• PROVIDED TEXT:
# Good caulking for cold weather on RV



## Damon T (Nov 22, 2008)

Ok a little outside of normal paint talk but my "new" camping trailer has a bunch of roof lines that need caulking. I tried an old tube of Lexel clear but it wouldn't adhere. I'm thinking maybe it was because it was half used and a year old. Need something that will work in 40 degree weather. Clear is preferred but off white whole work too.


----------



## DeanV (Apr 18, 2007)

I did some caulking on mine awhile back, but I got the special kind from the RV store for rubber roofs. I do not know if it was good for cold weather or not though. I feel your pain though. I have had leaks in my trailer too. But, the water was coming in through storage flaps and getting under the vinyl floor in the storage and was trapped between the floor and plastic on the bottom of the trailer. Major pain. Getting more rot in the back now too.


----------



## PRC (Aug 28, 2014)

Maybe its not meant for that material or it may have just been old. I have used it both in cold weather and rain. A couple years ago during an all day downpour my daughters window started leaking. I caulked the header in the rain, the leak stopped and it stuck! I was amazed. Still there today. Also used it in a block foundation in 15 deg. weather.


----------



## I paint paint (May 4, 2014)

Sika and 3m both have automotive/RV lines. More sealant/adhesive options than you could imagine. Some meant for the most extreme heavy duty industrial use.

If you can't buy locally, try amazon, ebay, or jamestown distributors.

Many DIY RV enthusiast forums out there like Wander the West and Expedition Portal. If you ask online or google, provide as many details as possible and be specific about type of materials you are sealing, etc.

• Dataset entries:

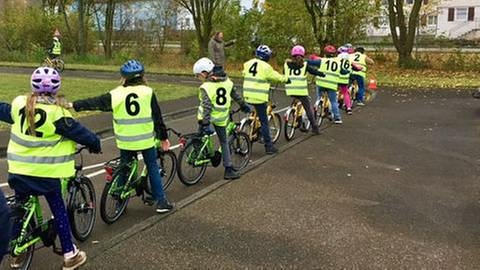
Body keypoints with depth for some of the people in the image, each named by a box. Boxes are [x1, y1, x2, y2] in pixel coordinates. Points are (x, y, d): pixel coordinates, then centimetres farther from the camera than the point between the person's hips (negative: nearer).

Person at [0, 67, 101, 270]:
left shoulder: (19, 105, -2)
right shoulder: (57, 112, -16)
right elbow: (80, 133, -11)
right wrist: (95, 144, 7)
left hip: (19, 169, 4)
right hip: (46, 172, -4)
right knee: (58, 210, 8)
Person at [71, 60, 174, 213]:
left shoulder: (116, 94, -4)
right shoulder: (148, 92, -4)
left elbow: (94, 102, -1)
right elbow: (157, 117, -1)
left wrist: (74, 105, 10)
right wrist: (163, 137, 8)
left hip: (125, 141, 1)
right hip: (146, 140, -1)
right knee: (152, 168, 13)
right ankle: (160, 201, 13)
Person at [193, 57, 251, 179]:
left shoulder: (206, 87, -16)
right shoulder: (227, 81, 1)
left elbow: (207, 106, -22)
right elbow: (235, 95, 14)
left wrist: (205, 124, -24)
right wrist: (243, 105, 28)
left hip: (207, 117, -4)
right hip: (221, 118, 4)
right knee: (224, 142, 12)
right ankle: (228, 170, 12)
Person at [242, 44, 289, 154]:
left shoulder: (248, 64, 9)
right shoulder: (265, 67, -8)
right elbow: (276, 77, 2)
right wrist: (286, 79, 20)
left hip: (247, 96, 6)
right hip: (259, 97, -6)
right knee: (264, 121, 0)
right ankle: (268, 146, 4)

• TASKS TO CARRY OUT:
**A)** Answer these from the RV caulking thread:
(i) Where did DeanV get the caulk he used on his trailer?
(ii) What did PRC caulk during an all-day downpour?
(iii) Which two brands have automotive/RV lines, according to the post by I paint paint?
**B)** Summarize the RV caulking thread in two sentences.
**C)** Please write the next post in the RV caulking thread, following on from its final message.

• RESULTS FOR THE EXERCISE:
**A)**
(i) From the RV store; it was the special kind for rubber roofs.
(ii) The header of a leaking window.
(iii) Sika and 3M.

**B)** A trailer owner needs caulk for the roof lines that will work in 40-degree weather, preferably clear but possibly off white, because an old tube of Lexel clear would not adhere. Replies mention a special rubber-roof caulk from an RV store, one poster's success caulking a window header in the rain and a block foundation in 15-degree weather, and the automotive/RV sealant lines from Sika and 3M, along with places to buy them and RV forums to ask on.

**C)**
Also, a quick call to the manufacturer of your trailer would be worthwhile.

Then get out and enjoy!


----------



## lilpaintchic (Jul 9, 2014)

Any opposition to good ole fashioned Quad? and Quad max dries faster (24hrs) so it's paintable faster...i've used it on aluminum windows and siding, not sure what the difference is using it on a trailer. and it's not weather/temp dependent.


----------



## pacific paint (Nov 21, 2015)

Quad Or MP1 Great choice Dries hard and has a good flex. Works for many applications.


----------



## lilpaintchic (Jul 9, 2014)

just realized it's an old post.


----------



## Primer812 (Jul 29, 2014)

This might be an old post but, just for future reference…..The better choice for something like this would be a modified bitumen type roofing. 

Like this- http://cofair.com/quickroof_doublewhite.aspx

*Just be sure to have a clean surface and if needed add a little heat when installing for good adhesion. (like with a small heat gun) *If installing in cold temps 

With all the flexing an RV structure goes through, plus the expansion and contraction of those seams…..caulk will always fail.


----------



## ProWallGuy (Apr 7, 2007)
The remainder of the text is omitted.